Task goal: Pull out every line below holding the word "CROSS".

Data in this exercise:
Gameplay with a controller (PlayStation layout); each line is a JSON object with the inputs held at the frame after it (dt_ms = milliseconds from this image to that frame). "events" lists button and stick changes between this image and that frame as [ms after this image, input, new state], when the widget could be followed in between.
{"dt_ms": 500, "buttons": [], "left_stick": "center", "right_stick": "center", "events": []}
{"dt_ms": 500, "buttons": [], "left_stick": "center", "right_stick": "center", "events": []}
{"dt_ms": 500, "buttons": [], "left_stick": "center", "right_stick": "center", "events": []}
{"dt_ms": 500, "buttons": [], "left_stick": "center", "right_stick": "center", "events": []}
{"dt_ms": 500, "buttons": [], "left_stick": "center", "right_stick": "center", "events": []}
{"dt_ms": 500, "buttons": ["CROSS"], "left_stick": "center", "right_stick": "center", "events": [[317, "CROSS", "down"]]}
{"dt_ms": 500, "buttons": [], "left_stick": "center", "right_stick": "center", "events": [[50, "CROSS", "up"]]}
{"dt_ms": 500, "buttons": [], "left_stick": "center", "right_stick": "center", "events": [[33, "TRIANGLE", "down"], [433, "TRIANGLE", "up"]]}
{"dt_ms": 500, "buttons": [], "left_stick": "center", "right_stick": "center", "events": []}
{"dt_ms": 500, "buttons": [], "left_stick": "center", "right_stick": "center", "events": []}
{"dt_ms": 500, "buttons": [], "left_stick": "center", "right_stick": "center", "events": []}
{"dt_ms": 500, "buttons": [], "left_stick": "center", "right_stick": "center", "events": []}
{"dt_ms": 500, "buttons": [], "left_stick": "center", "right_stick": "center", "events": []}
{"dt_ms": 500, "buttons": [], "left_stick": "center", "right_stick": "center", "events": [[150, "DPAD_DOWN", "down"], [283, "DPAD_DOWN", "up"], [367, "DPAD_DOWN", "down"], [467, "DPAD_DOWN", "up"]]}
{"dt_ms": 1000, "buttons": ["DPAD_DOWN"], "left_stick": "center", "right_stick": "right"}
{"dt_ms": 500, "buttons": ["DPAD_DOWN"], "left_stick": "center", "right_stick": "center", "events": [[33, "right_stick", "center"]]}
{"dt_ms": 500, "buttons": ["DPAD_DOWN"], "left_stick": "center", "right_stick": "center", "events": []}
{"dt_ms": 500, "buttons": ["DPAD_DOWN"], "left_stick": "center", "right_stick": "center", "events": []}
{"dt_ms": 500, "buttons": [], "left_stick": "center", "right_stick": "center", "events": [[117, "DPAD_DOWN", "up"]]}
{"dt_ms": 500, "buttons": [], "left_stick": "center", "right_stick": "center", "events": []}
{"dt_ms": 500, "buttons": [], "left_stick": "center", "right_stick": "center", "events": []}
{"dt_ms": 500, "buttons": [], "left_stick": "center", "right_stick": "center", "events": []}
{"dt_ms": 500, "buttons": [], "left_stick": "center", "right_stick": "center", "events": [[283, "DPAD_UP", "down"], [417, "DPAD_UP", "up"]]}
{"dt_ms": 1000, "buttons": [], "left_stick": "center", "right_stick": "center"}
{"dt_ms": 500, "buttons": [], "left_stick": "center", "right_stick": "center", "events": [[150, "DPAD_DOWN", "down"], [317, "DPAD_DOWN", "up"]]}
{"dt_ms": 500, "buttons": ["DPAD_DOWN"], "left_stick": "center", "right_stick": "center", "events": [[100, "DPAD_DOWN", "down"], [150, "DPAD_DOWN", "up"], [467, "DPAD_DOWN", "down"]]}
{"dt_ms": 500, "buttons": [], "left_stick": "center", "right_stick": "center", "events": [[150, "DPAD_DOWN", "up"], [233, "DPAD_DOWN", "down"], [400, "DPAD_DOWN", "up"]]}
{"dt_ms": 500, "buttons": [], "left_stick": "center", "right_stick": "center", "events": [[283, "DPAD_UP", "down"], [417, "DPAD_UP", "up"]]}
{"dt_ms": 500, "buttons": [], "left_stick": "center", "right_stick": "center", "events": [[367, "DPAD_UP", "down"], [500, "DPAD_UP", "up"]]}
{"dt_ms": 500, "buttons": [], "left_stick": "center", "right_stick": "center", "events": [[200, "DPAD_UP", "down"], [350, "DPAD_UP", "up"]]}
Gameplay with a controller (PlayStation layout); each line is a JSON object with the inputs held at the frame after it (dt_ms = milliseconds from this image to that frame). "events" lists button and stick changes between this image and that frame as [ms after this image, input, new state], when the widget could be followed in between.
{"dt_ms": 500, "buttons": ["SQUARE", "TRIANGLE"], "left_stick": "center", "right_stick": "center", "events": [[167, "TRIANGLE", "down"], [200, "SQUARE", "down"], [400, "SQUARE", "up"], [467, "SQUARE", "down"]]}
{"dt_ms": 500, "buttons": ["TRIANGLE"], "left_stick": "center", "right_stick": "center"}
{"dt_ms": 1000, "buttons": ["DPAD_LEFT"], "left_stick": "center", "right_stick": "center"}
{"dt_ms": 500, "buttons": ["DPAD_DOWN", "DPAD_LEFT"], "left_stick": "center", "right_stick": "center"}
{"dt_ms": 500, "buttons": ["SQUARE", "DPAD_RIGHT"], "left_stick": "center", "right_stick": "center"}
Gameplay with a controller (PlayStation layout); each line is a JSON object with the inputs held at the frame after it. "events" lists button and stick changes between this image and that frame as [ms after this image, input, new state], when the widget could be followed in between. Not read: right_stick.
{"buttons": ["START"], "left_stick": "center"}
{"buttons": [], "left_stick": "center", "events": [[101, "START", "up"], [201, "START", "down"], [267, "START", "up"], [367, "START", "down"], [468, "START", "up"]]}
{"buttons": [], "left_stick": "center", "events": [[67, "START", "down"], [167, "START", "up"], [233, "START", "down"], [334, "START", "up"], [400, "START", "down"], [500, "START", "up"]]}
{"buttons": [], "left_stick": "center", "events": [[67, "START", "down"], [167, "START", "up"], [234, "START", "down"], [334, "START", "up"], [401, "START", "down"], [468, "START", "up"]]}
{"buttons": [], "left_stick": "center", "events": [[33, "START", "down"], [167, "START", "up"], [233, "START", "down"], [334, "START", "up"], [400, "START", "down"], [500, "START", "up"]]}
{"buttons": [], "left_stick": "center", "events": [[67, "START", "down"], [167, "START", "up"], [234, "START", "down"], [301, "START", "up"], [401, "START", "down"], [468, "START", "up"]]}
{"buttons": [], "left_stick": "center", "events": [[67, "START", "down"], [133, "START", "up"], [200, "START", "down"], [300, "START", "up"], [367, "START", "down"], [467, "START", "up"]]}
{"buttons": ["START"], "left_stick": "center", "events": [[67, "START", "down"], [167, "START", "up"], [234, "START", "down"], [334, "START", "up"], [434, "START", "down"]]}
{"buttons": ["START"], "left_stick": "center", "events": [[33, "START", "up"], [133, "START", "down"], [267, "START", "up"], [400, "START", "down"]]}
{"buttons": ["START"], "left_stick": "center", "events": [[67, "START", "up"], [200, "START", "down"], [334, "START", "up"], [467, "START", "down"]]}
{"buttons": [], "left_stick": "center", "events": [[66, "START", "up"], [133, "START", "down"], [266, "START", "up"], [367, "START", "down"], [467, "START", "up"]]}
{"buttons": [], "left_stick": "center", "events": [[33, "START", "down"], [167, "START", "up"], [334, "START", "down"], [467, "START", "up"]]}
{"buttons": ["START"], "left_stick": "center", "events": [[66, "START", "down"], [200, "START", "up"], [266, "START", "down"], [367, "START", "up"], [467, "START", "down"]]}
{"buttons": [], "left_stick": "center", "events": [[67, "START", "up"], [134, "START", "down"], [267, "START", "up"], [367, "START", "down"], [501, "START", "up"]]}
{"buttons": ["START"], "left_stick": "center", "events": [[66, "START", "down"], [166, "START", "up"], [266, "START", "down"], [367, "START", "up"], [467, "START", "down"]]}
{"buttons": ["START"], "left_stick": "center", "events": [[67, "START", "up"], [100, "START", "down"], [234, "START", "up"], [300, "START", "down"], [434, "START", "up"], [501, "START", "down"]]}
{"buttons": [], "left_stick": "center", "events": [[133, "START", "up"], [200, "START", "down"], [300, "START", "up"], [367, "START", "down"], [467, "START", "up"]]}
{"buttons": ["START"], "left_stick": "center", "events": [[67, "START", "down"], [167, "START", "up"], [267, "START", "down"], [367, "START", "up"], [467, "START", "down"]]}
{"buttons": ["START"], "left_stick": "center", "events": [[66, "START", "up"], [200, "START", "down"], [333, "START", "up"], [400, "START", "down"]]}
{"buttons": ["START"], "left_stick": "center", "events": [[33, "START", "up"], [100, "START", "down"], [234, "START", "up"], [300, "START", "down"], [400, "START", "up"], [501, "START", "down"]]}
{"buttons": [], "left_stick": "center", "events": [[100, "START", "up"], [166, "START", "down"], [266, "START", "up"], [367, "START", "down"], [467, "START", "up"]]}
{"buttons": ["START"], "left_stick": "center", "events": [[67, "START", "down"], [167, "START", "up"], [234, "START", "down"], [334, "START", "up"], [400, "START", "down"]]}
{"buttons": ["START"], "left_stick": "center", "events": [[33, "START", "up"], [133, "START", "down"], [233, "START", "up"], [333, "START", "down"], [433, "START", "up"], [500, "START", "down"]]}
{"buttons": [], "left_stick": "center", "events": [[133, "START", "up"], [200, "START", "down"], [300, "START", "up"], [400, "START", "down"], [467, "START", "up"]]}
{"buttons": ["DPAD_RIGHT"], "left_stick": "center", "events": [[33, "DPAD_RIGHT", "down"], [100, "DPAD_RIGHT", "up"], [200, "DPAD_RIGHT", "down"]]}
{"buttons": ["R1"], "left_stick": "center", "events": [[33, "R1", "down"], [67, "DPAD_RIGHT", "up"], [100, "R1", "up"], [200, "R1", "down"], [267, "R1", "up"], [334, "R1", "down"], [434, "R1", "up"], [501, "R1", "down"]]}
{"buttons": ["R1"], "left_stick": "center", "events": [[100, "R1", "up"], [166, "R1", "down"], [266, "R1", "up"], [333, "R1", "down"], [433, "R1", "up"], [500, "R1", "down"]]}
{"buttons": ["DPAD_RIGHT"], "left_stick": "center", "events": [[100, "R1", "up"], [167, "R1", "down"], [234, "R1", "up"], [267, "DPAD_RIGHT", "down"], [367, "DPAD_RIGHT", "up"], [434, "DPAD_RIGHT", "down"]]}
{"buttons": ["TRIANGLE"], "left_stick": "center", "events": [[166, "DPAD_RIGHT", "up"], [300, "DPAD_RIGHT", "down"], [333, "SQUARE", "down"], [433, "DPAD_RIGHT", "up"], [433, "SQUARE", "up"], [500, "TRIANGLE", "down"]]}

Task solution:
{"dt_ms": 500, "buttons": ["CROSS"], "left_stick": "center", "right_stick": "center", "events": [[317, "CROSS", "down"]]}
{"dt_ms": 500, "buttons": [], "left_stick": "center", "right_stick": "center", "events": [[50, "CROSS", "up"]]}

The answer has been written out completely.